(Entries from a dataset)
______________________________

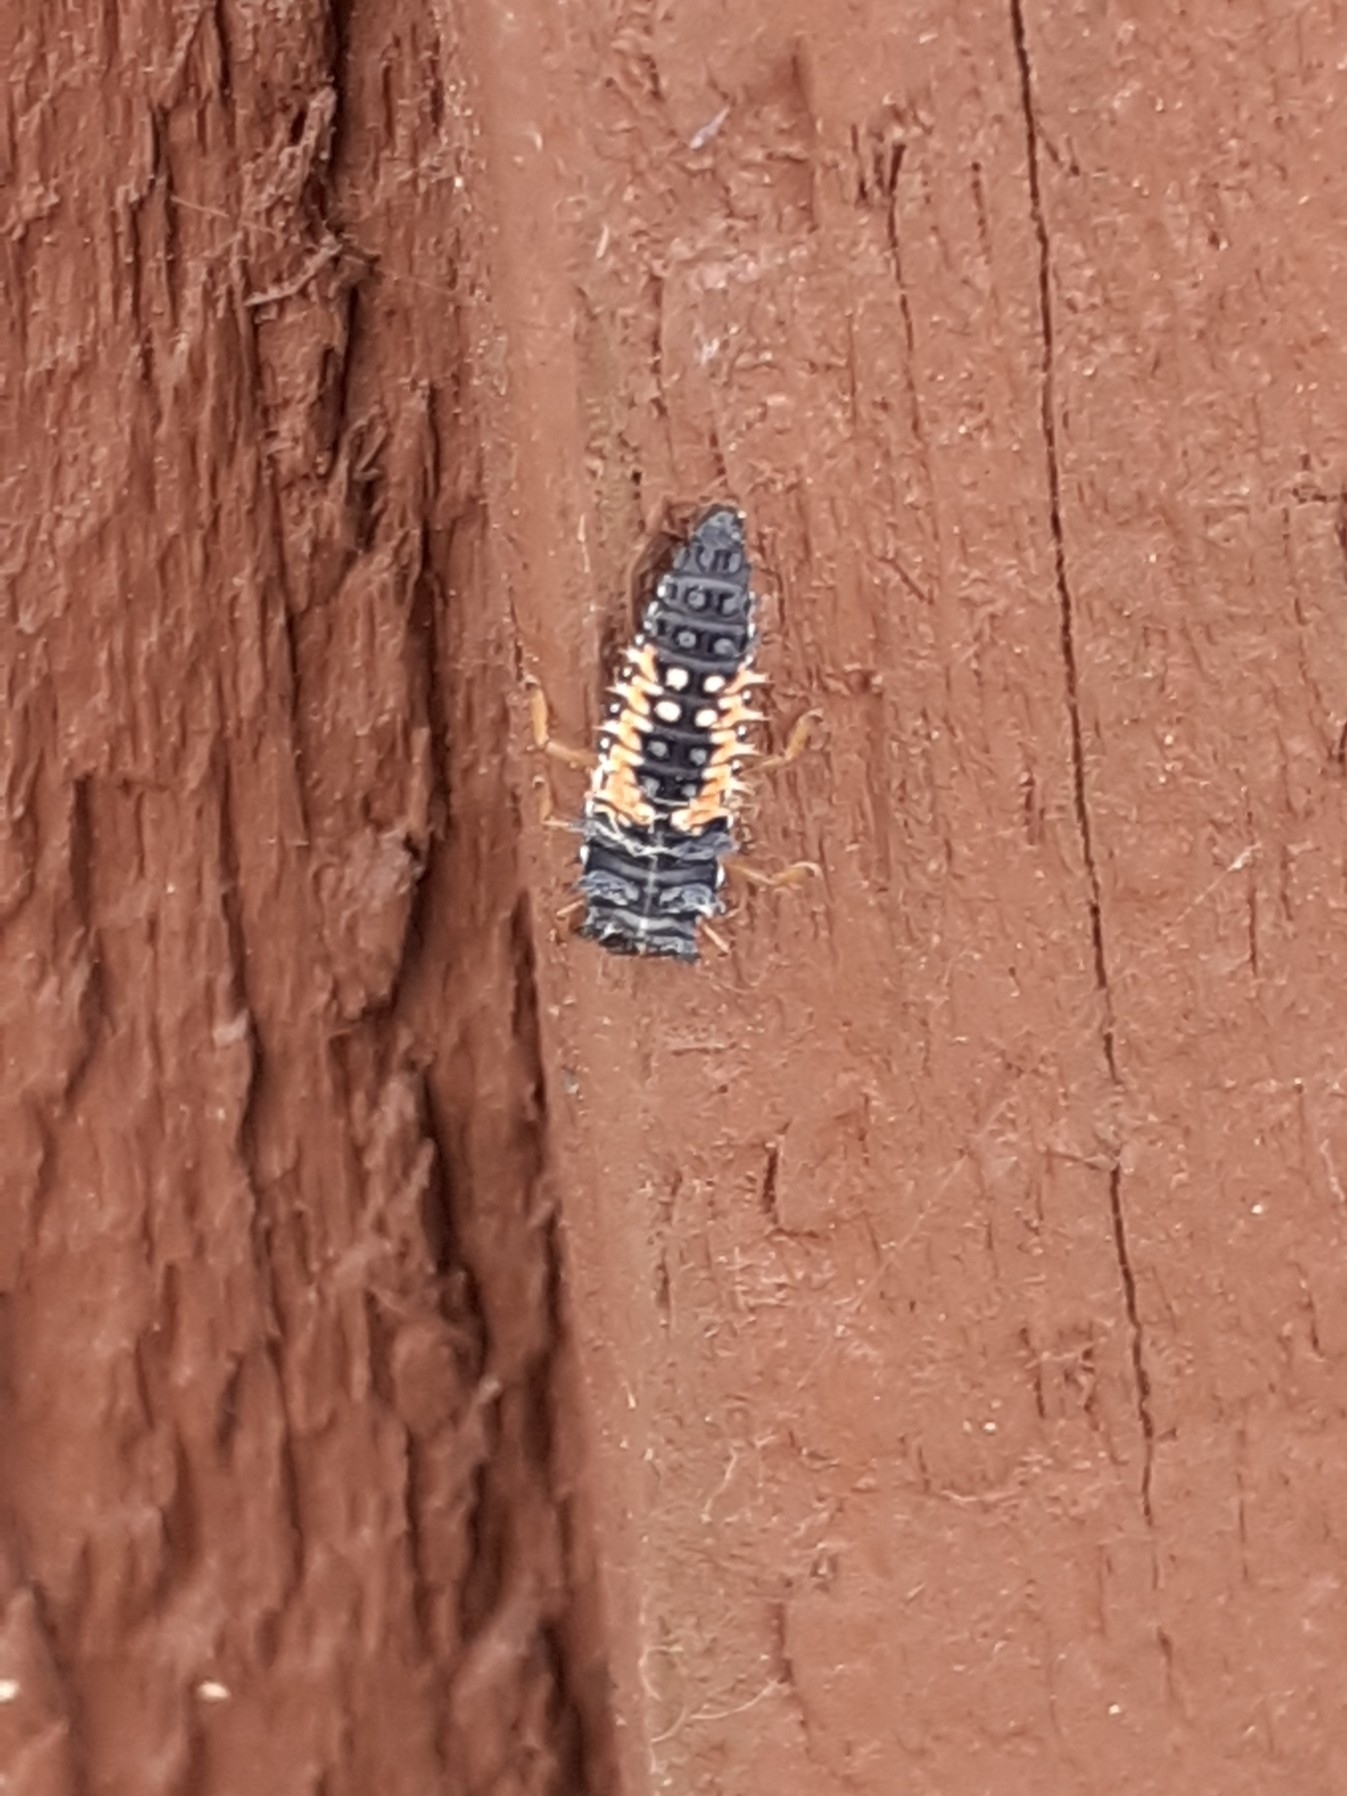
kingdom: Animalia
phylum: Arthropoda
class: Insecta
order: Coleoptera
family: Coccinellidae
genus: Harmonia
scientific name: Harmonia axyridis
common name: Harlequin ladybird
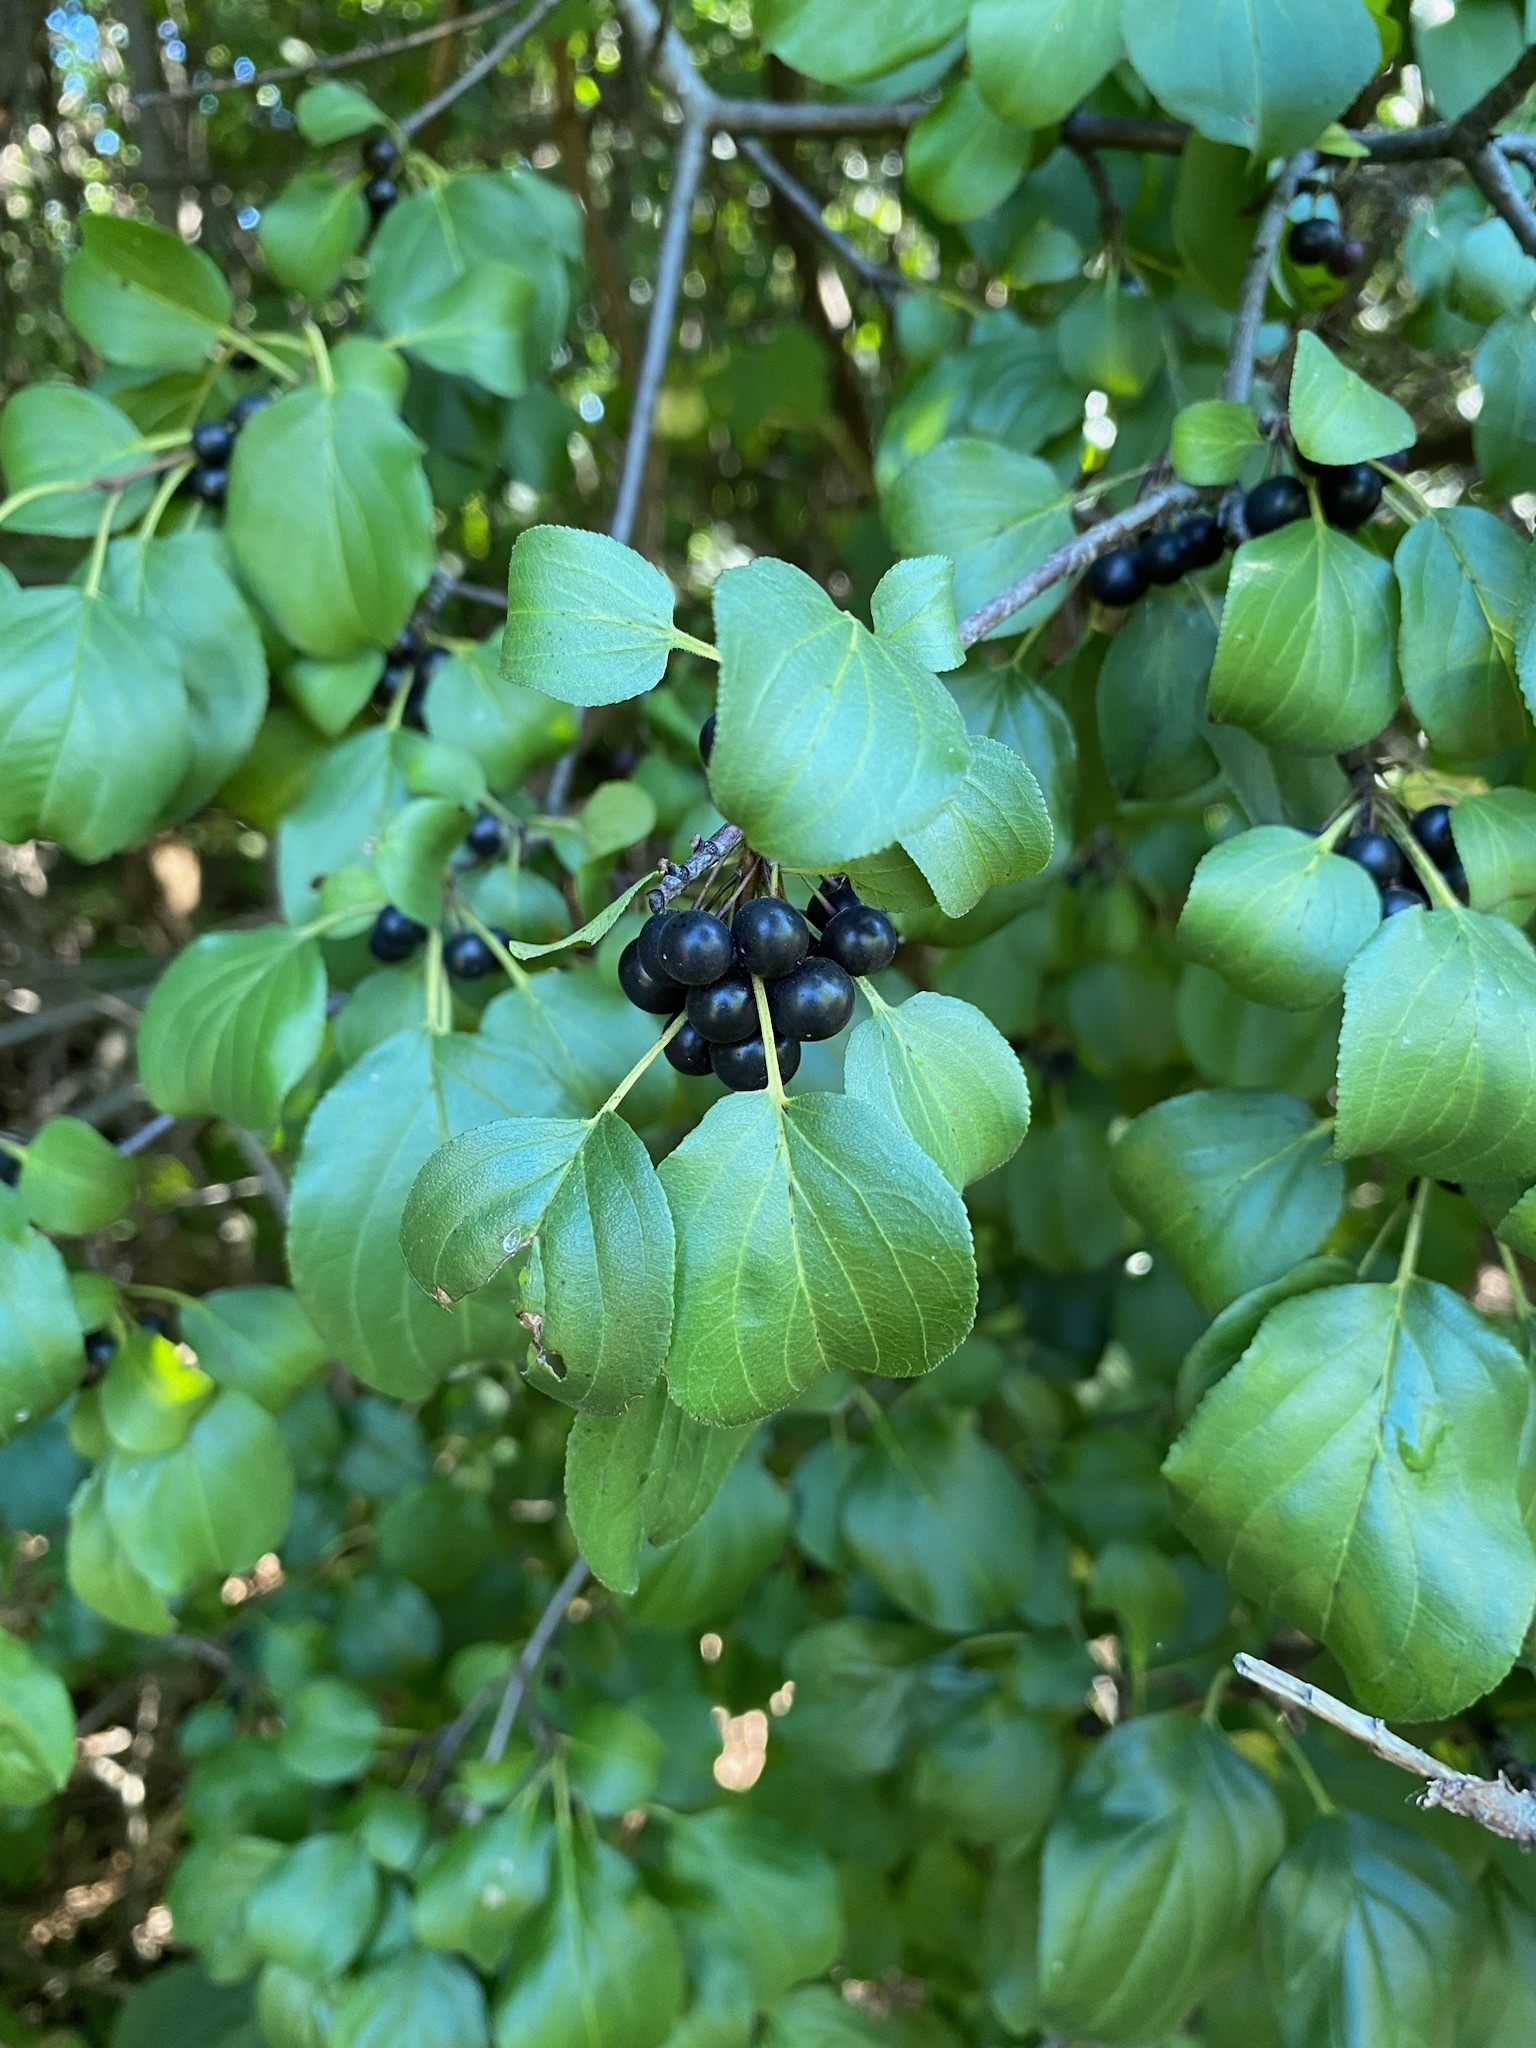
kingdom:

______________________________

GOAL:
Edit everything from the line containing "phylum: Arthropoda" down to the end of the listing, swapping "common name" for "vernacular name" and keeping all else unchanged. Leave the pictures out of your answer.

TASK SOLUTION:
phylum: Arthropoda
class: Insecta
order: Coleoptera
family: Coccinellidae
genus: Harmonia
scientific name: Harmonia axyridis
vernacular name: Harlequin ladybird
kingdom:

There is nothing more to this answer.